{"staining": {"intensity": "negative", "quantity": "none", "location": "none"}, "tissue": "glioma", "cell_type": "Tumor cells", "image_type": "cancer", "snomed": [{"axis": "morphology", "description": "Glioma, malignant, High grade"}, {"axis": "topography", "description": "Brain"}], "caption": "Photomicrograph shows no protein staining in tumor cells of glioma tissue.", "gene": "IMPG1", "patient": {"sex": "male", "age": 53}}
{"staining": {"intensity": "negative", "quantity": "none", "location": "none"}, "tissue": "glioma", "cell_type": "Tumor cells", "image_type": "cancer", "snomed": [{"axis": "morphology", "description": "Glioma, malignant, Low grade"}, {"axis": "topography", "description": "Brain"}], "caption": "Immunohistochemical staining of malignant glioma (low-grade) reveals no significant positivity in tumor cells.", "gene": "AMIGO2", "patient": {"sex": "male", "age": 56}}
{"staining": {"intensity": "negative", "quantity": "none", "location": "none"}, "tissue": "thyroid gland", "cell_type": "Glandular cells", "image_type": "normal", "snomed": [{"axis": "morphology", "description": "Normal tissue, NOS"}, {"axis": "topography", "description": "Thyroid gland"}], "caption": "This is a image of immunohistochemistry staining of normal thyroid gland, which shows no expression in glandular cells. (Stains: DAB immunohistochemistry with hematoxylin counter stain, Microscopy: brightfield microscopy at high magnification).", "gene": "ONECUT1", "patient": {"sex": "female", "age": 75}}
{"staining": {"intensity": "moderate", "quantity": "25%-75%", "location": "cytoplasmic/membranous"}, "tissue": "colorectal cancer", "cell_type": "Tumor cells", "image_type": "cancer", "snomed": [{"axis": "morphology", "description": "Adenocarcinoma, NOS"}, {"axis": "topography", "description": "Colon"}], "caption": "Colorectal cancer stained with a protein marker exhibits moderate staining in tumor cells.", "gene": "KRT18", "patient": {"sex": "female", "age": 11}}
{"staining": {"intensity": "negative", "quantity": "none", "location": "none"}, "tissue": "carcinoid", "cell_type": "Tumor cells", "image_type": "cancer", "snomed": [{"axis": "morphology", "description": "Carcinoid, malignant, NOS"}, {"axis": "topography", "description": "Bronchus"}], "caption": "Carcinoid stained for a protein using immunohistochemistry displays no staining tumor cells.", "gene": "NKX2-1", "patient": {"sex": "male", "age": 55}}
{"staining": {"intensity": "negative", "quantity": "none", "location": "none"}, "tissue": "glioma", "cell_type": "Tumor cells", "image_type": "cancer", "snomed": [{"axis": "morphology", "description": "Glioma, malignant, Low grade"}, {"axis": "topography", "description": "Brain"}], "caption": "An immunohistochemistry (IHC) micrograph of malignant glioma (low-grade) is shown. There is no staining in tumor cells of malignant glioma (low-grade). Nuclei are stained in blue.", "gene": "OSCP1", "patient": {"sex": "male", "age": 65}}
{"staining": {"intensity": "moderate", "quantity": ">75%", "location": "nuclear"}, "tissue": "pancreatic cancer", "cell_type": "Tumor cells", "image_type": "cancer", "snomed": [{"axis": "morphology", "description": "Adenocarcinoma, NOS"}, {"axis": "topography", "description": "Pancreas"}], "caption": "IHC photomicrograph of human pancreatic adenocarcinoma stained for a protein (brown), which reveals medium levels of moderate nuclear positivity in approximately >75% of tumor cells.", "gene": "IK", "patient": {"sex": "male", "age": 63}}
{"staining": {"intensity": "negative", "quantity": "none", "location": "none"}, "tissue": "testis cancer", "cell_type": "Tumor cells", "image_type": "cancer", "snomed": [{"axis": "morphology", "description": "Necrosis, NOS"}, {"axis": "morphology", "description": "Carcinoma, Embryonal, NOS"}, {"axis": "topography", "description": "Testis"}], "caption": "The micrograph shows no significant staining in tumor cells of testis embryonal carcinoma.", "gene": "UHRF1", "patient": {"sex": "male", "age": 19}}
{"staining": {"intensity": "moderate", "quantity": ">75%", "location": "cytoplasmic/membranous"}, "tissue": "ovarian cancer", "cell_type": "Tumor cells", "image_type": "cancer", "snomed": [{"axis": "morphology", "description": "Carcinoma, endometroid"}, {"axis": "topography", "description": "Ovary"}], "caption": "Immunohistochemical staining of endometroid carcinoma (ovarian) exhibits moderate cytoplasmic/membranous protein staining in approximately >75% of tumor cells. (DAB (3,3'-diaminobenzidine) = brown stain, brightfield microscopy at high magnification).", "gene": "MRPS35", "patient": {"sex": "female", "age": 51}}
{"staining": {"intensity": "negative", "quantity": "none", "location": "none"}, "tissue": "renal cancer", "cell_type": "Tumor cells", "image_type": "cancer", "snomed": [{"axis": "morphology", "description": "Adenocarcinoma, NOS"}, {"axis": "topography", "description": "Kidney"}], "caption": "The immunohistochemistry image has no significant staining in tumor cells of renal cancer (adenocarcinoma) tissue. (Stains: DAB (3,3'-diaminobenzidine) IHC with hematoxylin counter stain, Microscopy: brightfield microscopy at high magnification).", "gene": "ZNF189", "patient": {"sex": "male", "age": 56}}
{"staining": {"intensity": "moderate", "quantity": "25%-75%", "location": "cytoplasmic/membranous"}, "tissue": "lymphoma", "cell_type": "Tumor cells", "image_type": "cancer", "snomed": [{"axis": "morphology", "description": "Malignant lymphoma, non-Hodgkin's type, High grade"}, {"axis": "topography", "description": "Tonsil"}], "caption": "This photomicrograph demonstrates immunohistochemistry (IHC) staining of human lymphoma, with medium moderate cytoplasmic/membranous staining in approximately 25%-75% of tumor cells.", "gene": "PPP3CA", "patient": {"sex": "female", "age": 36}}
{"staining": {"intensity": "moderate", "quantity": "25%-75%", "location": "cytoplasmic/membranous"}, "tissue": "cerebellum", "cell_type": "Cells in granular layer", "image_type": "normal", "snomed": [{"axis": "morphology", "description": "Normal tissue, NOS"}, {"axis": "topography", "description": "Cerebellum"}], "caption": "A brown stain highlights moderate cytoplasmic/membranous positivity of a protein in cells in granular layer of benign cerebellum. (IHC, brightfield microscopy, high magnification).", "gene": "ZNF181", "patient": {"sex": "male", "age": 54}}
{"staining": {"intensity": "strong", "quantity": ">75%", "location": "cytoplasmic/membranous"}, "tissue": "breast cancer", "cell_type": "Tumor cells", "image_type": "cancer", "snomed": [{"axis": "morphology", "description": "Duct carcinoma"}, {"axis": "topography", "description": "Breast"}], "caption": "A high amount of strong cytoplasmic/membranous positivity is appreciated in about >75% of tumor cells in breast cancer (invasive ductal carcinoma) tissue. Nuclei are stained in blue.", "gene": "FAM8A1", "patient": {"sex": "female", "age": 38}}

▬▬▬▬▬▬

### About this exercise
Your answer must be the lines above from the one containing "shows no significant" to the one containing "staining of endometroid", both included, restated word for word.

### Output of the exercise
{"staining": {"intensity": "negative", "quantity": "none", "location": "none"}, "tissue": "testis cancer", "cell_type": "Tumor cells", "image_type": "cancer", "snomed": [{"axis": "morphology", "description": "Necrosis, NOS"}, {"axis": "morphology", "description": "Carcinoma, Embryonal, NOS"}, {"axis": "topography", "description": "Testis"}], "caption": "The micrograph shows no significant staining in tumor cells of testis embryonal carcinoma.", "gene": "UHRF1", "patient": {"sex": "male", "age": 19}}
{"staining": {"intensity": "moderate", "quantity": ">75%", "location": "cytoplasmic/membranous"}, "tissue": "ovarian cancer", "cell_type": "Tumor cells", "image_type": "cancer", "snomed": [{"axis": "morphology", "description": "Carcinoma, endometroid"}, {"axis": "topography", "description": "Ovary"}], "caption": "Immunohistochemical staining of endometroid carcinoma (ovarian) exhibits moderate cytoplasmic/membranous protein staining in approximately >75% of tumor cells. (DAB (3,3'-diaminobenzidine) = brown stain, brightfield microscopy at high magnification).", "gene": "MRPS35", "patient": {"sex": "female", "age": 51}}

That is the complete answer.